If you consistently practice good oral hygiene at home, these may be the only treatment methods you need to bring your periodontitis under control.
Surgical treatments
If you have advanced periodontitis, your gum tissue may not respond to nonsurgical treatments. In that case, your periodontitis treatment may require dental surgery, such as:
• Flap surgery (pocket reduction surgery). In this procedure, your periodontist makes tiny incisions in your gum so that a section of gum tissue can be lifted back, exposing the roots for more effective scaling and planing. Because periodontitis often causes bone loss, the underlying bone may be recontoured before the gum tissue is sutured back in place. The procedure generally takes from one to three hours and is performed under local anesthesia.
• Soft tissue grafts. When you lose gum tissue to periodontal disease, your gumline recedes, making your teeth appear longer than normal. You may need to have damaged tissue replaced. This is usually done by removing a small amount of tissue from the roof of your mouth (palate) and attaching it to the affected site. This procedure can help reduce further gum recession, cover exposed roots and it gives your teeth a more cosmetically pleasing appearance.
• Bone grafting. This procedure is performed when periodontitis has destroyed the bone surrounding your tooth root. The graft may be composed of small fragments of your own bone or the bone may be synthetic or donated. The bone graft helps prevent tooth loss by holding your tooth in place. It also serves as a platform for the regrowth of natural bone. Bone grafting may be performed during a technique called guided tissue regeneration.
• Guided tissue regeneration. This allows the regrowth of bone that was destroyed by bacteria. In one approach, your dentist places a special piece of biocompatible fabric between existing bone and your tooth. The material prevents unwanted tissue from entering the healing area, allowing bone to grow back instead. Another technique involves the application to a diseased tooth root of a gel that contains the same proteins found in tooth enamel. This stimulates the growth of healthy bone and tissue.
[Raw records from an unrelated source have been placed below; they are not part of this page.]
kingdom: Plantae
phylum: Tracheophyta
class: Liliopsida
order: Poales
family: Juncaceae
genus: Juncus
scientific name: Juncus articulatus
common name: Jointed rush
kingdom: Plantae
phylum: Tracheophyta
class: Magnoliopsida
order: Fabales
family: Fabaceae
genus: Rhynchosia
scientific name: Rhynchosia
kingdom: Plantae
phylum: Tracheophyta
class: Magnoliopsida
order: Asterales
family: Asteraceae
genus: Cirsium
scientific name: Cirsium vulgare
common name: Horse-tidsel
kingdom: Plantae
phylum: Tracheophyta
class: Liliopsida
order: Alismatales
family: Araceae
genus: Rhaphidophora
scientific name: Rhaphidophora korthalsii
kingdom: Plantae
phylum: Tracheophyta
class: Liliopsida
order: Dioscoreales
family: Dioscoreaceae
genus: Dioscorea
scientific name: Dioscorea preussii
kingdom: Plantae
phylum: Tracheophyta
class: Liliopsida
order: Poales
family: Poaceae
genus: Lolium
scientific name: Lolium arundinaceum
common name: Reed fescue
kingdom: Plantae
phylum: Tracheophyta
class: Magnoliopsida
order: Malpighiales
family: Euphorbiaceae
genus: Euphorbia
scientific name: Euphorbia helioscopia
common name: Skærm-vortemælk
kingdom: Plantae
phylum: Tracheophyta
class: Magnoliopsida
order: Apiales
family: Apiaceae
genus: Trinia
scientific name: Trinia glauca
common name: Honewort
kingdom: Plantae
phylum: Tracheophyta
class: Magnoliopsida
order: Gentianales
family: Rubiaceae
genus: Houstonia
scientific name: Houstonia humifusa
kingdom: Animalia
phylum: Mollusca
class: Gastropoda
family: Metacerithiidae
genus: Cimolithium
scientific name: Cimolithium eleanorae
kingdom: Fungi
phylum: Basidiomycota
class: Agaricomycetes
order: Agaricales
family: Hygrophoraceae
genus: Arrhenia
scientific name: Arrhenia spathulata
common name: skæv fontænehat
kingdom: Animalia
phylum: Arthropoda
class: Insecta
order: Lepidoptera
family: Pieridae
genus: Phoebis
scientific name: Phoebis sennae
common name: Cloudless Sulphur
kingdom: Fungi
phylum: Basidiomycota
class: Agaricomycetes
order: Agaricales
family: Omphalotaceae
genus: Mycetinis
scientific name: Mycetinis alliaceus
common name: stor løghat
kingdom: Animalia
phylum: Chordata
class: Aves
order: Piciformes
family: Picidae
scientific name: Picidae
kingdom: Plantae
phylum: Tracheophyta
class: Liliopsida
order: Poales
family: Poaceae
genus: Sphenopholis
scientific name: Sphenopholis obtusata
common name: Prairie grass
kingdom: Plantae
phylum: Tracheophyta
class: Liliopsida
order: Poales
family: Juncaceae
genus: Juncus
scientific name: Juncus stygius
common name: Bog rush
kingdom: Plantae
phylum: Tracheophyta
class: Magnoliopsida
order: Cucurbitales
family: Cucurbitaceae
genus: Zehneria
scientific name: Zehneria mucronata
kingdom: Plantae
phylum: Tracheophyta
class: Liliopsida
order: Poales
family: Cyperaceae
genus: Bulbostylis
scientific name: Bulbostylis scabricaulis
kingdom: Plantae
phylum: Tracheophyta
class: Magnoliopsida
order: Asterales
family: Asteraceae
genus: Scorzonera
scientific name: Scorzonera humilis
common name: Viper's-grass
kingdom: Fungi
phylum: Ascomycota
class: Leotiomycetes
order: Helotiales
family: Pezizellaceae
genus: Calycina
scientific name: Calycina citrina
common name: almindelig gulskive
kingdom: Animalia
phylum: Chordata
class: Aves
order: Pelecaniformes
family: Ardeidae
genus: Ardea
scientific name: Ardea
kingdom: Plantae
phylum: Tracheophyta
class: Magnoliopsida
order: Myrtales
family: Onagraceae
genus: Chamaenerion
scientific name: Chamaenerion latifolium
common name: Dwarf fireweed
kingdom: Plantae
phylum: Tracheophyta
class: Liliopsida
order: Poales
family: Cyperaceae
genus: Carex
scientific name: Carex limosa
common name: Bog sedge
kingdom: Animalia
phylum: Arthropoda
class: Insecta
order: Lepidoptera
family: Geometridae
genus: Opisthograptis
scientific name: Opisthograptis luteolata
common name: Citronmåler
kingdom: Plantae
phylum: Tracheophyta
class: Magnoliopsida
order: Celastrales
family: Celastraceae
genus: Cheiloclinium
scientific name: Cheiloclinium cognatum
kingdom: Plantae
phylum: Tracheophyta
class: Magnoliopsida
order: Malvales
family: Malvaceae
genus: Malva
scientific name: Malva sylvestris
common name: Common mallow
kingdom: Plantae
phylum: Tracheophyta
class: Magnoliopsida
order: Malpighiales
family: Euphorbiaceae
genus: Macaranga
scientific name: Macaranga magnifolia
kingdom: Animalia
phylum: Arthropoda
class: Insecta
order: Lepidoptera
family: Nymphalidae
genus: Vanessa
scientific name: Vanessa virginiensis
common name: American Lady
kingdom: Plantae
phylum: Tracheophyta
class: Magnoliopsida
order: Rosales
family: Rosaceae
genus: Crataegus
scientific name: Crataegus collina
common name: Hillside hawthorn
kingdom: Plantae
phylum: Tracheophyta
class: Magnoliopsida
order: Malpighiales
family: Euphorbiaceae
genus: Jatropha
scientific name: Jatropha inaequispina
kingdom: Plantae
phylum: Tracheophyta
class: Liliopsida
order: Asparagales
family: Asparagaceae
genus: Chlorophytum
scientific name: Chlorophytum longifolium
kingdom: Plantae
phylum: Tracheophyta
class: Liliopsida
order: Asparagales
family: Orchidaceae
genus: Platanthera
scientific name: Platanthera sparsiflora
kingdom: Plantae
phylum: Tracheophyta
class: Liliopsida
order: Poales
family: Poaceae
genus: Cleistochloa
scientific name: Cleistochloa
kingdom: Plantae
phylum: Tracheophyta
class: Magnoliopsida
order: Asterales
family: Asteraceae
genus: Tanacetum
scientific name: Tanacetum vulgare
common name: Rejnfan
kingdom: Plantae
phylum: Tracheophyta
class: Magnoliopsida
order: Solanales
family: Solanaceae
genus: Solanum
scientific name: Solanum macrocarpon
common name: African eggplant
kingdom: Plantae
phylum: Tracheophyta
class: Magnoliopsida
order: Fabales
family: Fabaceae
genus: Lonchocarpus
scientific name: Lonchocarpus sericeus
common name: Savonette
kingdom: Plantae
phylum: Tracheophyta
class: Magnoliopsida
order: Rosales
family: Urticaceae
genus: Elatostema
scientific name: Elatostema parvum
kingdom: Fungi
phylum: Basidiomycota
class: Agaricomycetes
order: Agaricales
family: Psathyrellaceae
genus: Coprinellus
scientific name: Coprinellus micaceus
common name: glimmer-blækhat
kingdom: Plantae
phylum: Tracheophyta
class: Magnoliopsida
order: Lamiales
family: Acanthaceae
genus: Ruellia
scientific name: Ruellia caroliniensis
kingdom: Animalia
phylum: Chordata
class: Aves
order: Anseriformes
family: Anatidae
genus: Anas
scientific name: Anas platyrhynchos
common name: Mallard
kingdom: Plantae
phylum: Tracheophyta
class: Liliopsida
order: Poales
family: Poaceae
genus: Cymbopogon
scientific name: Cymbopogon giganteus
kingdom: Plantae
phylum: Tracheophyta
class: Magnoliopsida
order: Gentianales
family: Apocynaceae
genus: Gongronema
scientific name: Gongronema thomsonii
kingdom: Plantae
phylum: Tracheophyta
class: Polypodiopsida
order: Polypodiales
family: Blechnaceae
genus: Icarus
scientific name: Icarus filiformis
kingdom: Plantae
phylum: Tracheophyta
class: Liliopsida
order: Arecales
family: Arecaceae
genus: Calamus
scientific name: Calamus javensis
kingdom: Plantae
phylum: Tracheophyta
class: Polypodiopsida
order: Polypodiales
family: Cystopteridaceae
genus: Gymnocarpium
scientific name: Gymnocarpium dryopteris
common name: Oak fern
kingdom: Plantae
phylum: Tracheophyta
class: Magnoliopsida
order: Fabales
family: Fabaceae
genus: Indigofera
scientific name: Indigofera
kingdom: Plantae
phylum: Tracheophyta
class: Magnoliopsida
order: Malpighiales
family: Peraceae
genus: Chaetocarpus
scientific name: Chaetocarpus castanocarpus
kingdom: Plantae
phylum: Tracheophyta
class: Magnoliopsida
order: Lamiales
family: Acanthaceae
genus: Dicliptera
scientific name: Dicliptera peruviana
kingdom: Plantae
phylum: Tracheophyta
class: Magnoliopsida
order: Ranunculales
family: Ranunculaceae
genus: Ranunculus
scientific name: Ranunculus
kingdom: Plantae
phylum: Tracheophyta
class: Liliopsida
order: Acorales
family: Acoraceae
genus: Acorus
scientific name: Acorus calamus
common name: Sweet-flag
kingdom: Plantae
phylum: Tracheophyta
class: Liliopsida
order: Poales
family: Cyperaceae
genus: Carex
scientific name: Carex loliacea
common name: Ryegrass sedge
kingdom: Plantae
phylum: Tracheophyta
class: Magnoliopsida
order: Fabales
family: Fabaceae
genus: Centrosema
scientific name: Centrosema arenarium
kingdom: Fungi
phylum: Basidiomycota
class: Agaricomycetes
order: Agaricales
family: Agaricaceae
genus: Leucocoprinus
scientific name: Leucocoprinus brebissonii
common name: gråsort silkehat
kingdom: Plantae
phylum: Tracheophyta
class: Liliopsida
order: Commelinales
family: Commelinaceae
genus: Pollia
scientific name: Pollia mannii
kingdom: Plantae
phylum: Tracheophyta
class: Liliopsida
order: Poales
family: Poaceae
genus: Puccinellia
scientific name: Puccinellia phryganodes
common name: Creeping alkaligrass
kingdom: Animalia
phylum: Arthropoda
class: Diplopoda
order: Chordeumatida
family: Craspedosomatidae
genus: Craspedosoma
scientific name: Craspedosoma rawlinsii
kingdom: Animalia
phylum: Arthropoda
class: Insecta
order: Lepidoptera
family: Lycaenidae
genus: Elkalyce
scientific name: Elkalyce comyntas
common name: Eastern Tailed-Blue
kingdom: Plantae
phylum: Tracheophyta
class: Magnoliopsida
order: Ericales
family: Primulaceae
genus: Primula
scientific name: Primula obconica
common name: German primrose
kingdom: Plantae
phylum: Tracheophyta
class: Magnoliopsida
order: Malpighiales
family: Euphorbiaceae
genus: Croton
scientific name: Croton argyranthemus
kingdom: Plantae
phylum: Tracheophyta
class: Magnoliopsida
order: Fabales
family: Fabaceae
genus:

Lifestyle and Home Remedies: 

You can take steps at home to help reduce or control periodontitis, including:
• Get regular professional dental cleanings, on a schedule recommended by your dentist
• Use a soft toothbrush and replace it at least every three to four months
• Consider using an electric toothbrush, which may be more effective at removing plaque and tartar
• Brush your teeth twice a day, or better yet, after every meal or snack
• Floss daily
• Use a mouth rinse to help reduce plaque between your teeth
• Use an interdental cleaner, such as a dental pick or dental stick specially designed to clean between your teeth
• Don't rely on tartar-control toothpaste to do the job that brushing and flossing should

Prevention: 

The best way to prevent periodontitis is a program of good oral hygiene, one that you begin early and practice consistently throughout life. That means brushing your teeth at least twice daily — in the morning and before going to bed — and flossing at least once a day. Better yet, brush after every meal or snack or as your dentist recommends. A complete cleaning with a toothbrush and floss should take three to five minutes. Flossing before you brush allows you to clean away the loosened food particles and bacteria.
Also, see your dentist or dental hygienist regularly for cleanings, usually every six to 12 months. If you have risk factors that increase your chance of developing periodontitis, you may need professional tooth cleaning more often.